Exclusion du charbon et des énergies fossiles
Surtout, des exclusions sectorielles avec des seuils quantitatifs d’exclusions sont prévues. Ainsi sur le plan climatique, il ne sera plus possible d’obtenir le label si le portefeuille est composé d’entreprises dont 5 % au moins de l’activité dépend du charbon ou des hydrocarbures non-conventionnels ou qui investissent dans de nouveaux projets liés à ces secteurs. "Bien que la majorité des fonds labellisés appliquent déjà volontairement une exclusion des émetteurs liés au charbon, c’est l’abaissement des seuils à 5 % du chiffre d’affaires (CA) qui va changer la donne puisque le seuil moyen observé aujourd’hui se situe autour de 20 % du CA. Le nouveau label propose donc d’imposer une exclusion sectorielle du charbon et des énergies fossiles pour les fonds alors que cela n’était pas exigé jusqu’à présent ", précise la responsable de l’expertise ESG chez Weefin.
Un SFDR dénaturé
Cependant, les spécialistes tiennent à se montrer vigilants. "Pour juger de la performance ESG d’un fonds, le comité introduit la notion de double matérialité, c’est-à-dire l’impact de l’activité des entreprises sur l’environnement et l’effet de l’environnement sur la valeur financière. Pour cela, il est proposé de se référer aux indicateurs de la réglementation européenne SFDR, à savoir les indicateurs PAI (principales incidences négatives). Or, ceux-ci ne sont pas obligatoirement à mettre en œuvre pour les fonds Article 8 (sans objectifs environnementaux et/ou sociaux) dans le cadre de la réglementation européenne dont l’objectif est, rappelons-le, de favoriser une plus grande transparence en matière ESG. En articulant le label ISR avec SFDR, ce qui était de l’ordre du facultatif deviendrait alors obligatoire et les sociétés de gestion devront disposer de nouvelles données. Cette nouvelle exigence pourrait donc venir dénaturer la réglementation européenne en dévalorisant la classification des fonds Article 8 ", alerte Sabrine Aouida pour qui "La mise en oeuvre d’un système de gradation (comme un nutriscore) au niveau du label ISR comme proposé par le FIR (Forum de l’Investissement Responsable) aurait été plus logique à articuler avec la réglementation SFDR".
Risque de découragement
Un durcissement des règles qui pourrait à terme décourager les sociétés de gestion de s’engager vers plus d’ESG. "Avec la réglementation SFDR, l’ambition de la Commission européenne est de favoriser un meilleur fléchage des investissements vers les actifs durables, pas de rendre l’ESG plus exigeant pour les fonds", rappelle-t-elle.

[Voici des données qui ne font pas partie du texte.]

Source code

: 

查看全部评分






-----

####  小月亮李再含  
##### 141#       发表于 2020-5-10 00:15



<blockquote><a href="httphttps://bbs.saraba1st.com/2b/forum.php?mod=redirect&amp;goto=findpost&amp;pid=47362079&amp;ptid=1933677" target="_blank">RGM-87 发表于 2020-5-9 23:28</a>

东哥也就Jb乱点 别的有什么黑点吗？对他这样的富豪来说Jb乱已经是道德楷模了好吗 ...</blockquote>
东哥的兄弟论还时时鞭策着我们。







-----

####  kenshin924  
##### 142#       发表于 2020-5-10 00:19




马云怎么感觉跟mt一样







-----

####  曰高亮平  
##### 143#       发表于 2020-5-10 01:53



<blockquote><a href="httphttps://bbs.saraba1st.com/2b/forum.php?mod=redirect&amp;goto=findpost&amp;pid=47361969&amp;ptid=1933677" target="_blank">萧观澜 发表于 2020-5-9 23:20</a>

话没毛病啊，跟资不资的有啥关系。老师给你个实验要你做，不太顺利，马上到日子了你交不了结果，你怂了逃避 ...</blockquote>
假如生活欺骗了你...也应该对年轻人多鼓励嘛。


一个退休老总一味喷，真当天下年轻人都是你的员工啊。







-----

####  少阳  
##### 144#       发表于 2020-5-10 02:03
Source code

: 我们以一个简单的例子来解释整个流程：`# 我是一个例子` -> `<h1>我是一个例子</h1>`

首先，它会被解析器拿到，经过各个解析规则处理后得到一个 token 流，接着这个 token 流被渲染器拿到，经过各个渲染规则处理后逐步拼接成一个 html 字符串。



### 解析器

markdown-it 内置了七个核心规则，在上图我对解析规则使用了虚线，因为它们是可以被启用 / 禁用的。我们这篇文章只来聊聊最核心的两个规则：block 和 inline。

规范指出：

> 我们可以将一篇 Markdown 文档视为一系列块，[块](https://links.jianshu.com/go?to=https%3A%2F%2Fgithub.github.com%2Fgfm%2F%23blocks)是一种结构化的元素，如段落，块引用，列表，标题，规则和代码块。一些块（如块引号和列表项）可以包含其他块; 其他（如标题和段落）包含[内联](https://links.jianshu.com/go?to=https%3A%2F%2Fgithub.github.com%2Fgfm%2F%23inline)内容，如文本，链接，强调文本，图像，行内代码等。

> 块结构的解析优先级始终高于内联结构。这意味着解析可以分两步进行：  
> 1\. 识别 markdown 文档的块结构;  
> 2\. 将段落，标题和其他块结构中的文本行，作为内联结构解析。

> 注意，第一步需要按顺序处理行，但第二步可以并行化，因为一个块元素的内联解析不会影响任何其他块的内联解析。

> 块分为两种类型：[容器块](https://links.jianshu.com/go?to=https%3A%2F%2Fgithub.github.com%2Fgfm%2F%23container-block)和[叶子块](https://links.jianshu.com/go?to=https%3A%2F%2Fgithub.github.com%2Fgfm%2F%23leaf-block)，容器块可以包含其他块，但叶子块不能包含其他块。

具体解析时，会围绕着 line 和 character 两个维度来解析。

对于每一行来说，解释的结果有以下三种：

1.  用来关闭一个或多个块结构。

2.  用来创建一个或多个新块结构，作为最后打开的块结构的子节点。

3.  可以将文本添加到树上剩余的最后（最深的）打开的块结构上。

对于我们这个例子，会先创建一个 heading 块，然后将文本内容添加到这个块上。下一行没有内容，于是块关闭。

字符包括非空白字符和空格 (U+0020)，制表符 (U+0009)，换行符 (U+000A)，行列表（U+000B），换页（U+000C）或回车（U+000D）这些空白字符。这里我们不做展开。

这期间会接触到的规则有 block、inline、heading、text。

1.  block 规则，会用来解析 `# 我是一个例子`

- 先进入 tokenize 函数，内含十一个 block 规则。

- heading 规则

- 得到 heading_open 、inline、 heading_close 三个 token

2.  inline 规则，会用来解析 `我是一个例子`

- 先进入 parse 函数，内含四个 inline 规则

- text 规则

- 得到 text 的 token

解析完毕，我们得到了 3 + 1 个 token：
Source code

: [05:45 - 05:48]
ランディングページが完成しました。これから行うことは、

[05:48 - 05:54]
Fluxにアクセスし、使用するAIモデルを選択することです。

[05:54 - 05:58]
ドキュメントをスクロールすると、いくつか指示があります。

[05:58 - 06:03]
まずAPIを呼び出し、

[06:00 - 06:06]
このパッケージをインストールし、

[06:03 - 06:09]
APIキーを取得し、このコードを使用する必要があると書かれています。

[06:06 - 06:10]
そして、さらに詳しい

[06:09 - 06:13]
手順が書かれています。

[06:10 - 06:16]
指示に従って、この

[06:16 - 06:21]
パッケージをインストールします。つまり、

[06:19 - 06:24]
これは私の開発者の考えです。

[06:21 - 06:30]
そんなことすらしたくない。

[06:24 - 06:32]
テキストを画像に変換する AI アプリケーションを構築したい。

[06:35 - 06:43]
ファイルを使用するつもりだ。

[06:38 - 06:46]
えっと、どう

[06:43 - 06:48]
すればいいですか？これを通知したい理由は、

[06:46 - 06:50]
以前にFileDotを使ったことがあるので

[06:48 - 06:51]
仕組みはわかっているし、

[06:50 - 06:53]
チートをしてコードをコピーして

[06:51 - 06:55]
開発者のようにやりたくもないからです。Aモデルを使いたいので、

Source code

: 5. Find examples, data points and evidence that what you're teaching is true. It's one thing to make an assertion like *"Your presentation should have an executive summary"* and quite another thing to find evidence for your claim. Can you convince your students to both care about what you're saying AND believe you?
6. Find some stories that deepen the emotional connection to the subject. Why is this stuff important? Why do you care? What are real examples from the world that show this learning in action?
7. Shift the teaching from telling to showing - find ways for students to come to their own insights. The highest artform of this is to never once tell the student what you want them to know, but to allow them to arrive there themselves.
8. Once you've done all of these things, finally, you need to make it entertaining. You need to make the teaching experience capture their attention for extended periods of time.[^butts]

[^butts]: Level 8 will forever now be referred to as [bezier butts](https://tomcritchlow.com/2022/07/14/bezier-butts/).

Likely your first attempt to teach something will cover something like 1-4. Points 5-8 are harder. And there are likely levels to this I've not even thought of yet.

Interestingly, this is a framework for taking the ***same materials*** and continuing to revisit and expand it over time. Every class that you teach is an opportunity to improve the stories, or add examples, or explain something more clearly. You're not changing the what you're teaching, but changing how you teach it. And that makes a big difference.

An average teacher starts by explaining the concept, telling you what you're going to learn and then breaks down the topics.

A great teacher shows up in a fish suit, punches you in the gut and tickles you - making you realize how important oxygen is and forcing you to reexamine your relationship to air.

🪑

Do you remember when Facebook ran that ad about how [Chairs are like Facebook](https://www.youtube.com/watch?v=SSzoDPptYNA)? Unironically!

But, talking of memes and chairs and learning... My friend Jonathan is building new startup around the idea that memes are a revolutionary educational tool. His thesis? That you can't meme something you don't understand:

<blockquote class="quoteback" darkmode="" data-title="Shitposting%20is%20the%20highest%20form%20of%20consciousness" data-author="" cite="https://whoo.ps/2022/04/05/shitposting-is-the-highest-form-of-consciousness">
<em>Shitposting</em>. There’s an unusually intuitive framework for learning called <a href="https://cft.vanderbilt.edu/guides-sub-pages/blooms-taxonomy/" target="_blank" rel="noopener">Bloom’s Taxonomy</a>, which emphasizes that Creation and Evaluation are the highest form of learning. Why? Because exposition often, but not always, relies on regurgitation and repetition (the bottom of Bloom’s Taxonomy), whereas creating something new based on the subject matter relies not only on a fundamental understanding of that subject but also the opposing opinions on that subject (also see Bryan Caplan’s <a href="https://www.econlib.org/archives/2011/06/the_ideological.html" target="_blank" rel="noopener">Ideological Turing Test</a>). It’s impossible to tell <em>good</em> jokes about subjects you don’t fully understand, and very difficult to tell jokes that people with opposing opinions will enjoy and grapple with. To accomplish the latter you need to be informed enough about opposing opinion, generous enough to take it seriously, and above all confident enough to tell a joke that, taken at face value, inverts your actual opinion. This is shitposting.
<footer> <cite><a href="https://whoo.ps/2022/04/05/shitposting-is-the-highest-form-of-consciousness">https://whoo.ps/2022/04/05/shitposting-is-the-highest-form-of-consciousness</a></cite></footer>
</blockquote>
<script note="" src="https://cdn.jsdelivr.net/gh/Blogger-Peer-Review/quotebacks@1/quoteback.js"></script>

Pour l’heure, les propositions du comité sont ouvertes à consultation publique jusqu’au 31 mai prochain, avant d’être soumises à l’approbation du ministre de l’Economie et des Finances, Bruno Le Maire. "L’idée est que le nouveau référentiel s’applique à partir du 1er janvier 2024, sachant que les fonds déjà labellisés pourront bénéficier d’une période de transition afin de pouvoir s’adapter", prévient Sabrine Aouida.